[Problem description]: Display each line of the material below that contains the word "collection".

[Data shown]:
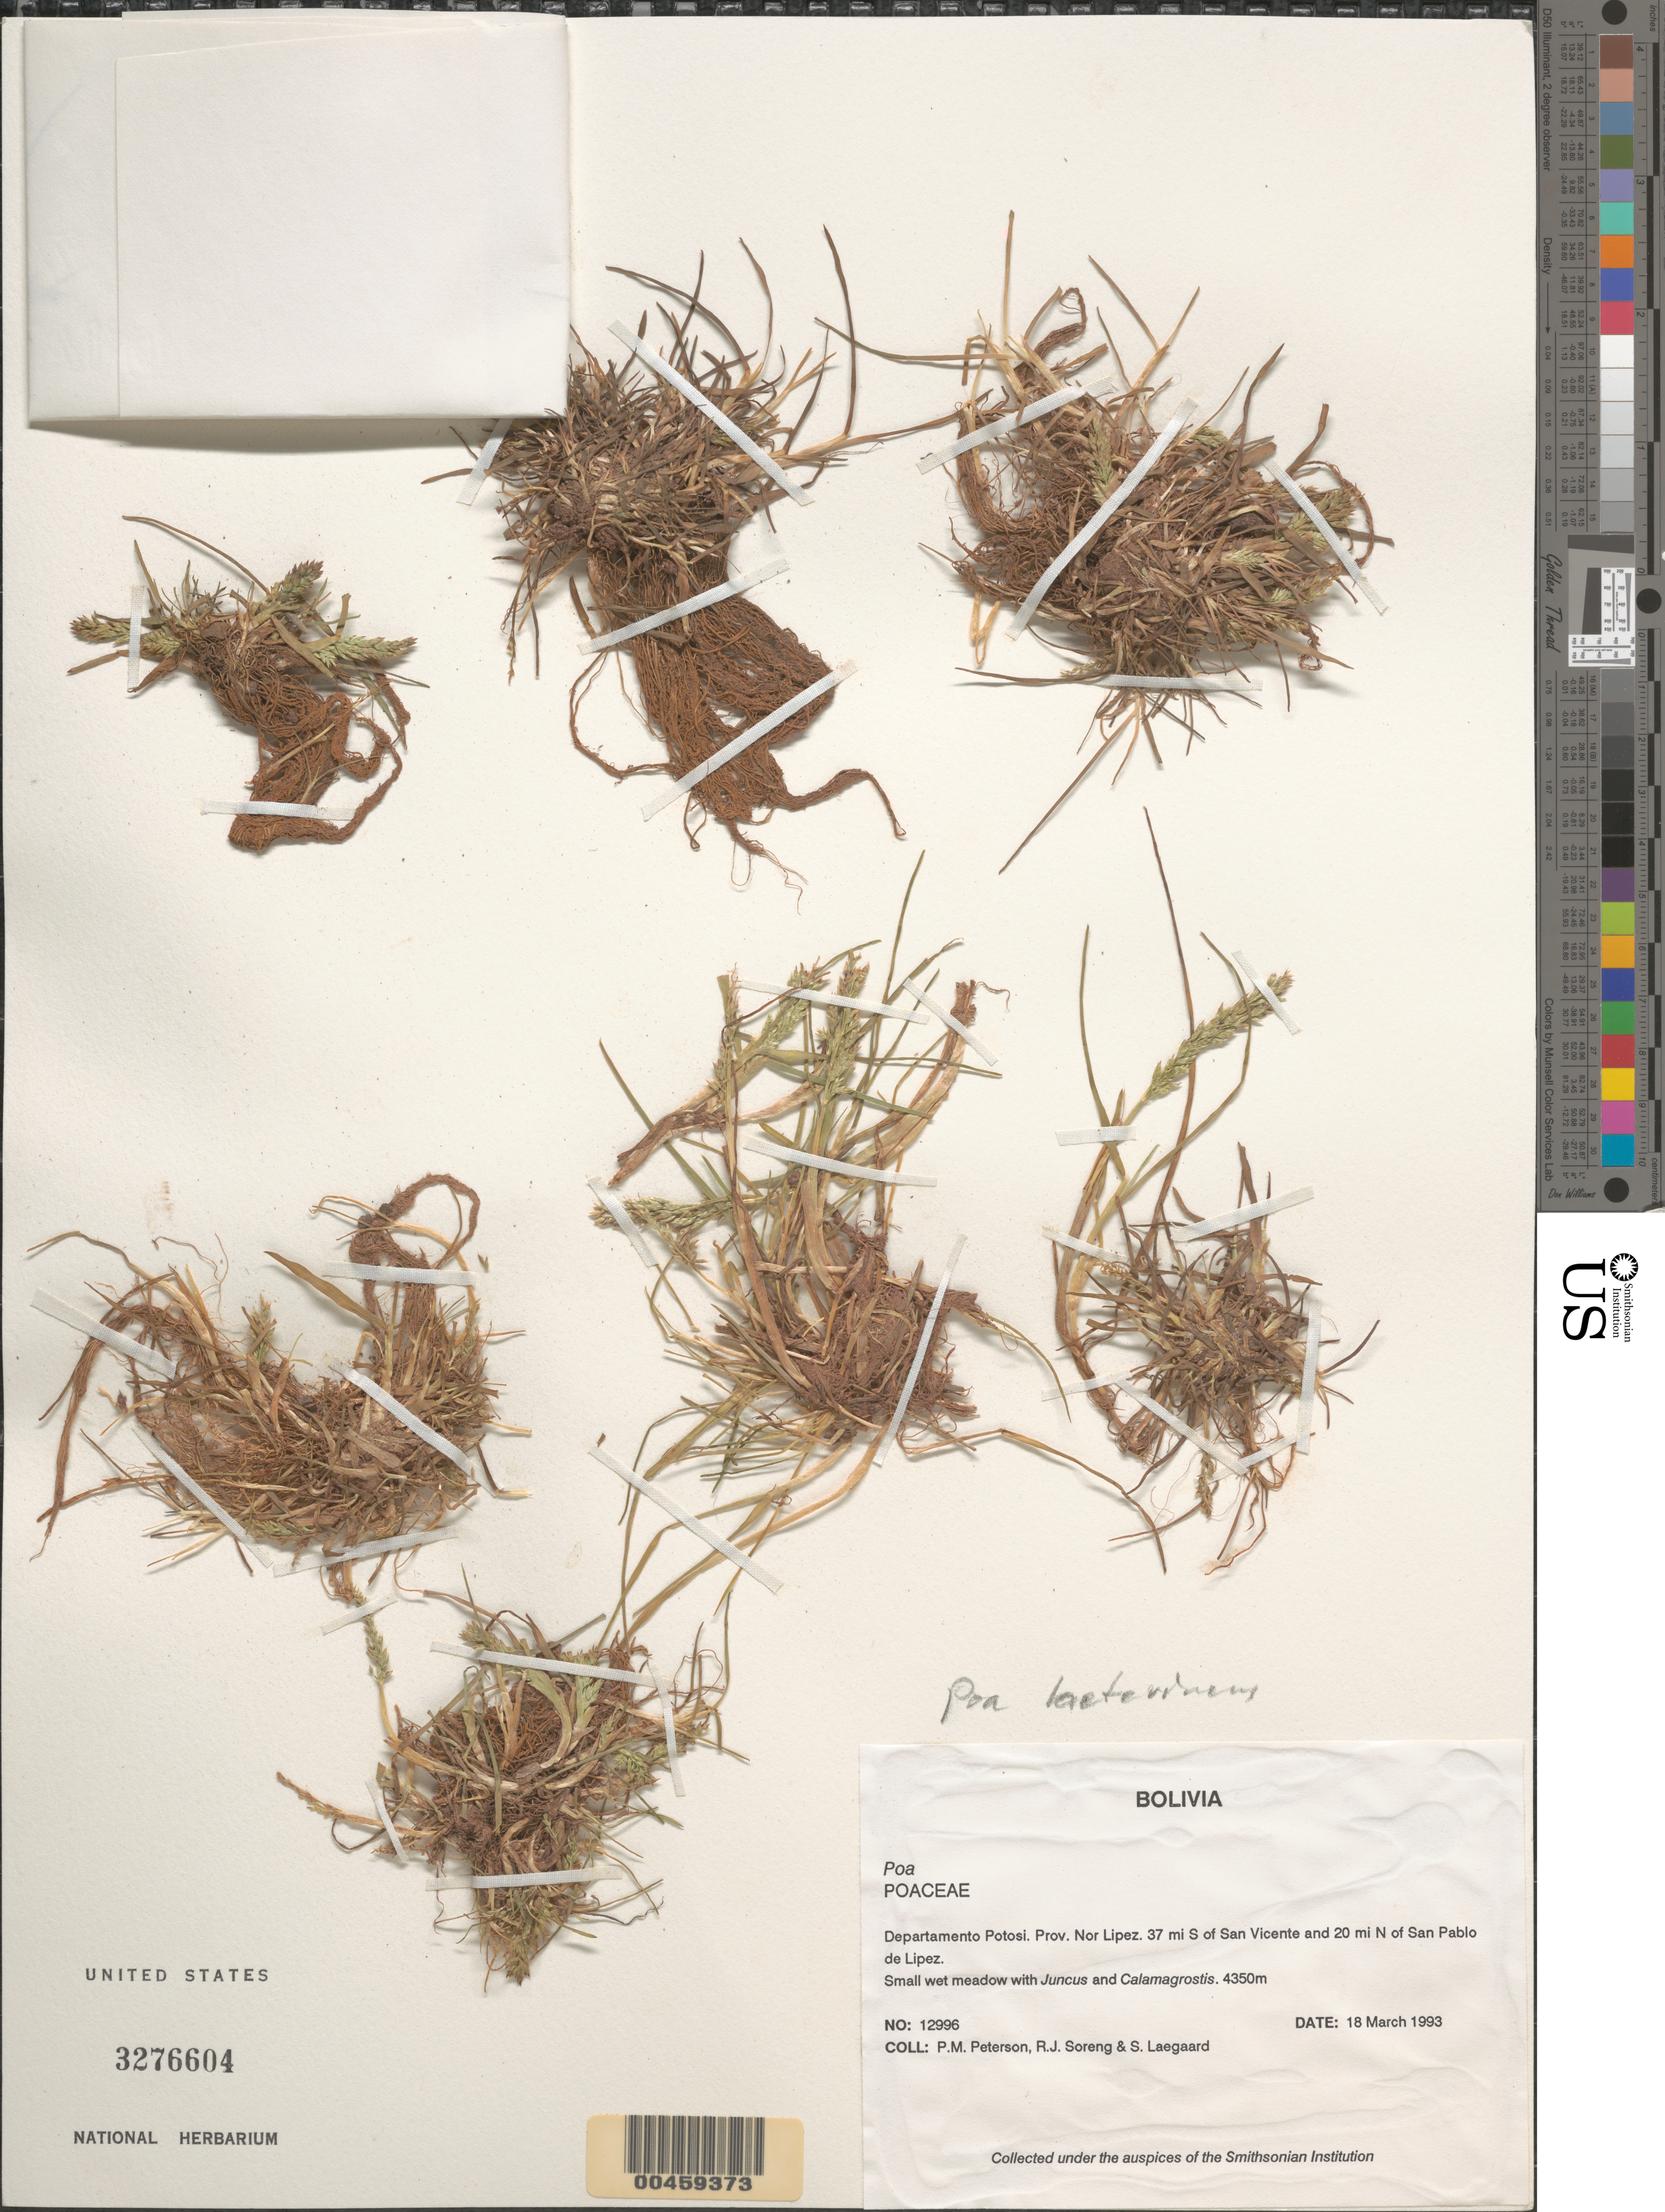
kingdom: Plantae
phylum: Tracheophyta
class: Liliopsida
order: Poales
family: Poaceae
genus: Poa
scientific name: Poa laetevirens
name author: R.E. Fr.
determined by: Soreng, Robert J., Research Associate (BOT), Smithsonian Institution - National Museum of Natural History (UNITED STATES)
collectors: P. M. Peterson, R. J. Soreng & S. Lægaard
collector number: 12996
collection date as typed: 18 Mar 1993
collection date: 1993-03-18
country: Bolivia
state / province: Potosí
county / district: Nor Lípez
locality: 14 mi S of San Vicente and 43 mi N of San Pablo de Lipez.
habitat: Small wet meadow with Juncus and Calamagrostis.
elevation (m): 4350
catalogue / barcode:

[Solution to the exercise]:
collection date as typed: 18 Mar 1993
collection date: 1993-03-18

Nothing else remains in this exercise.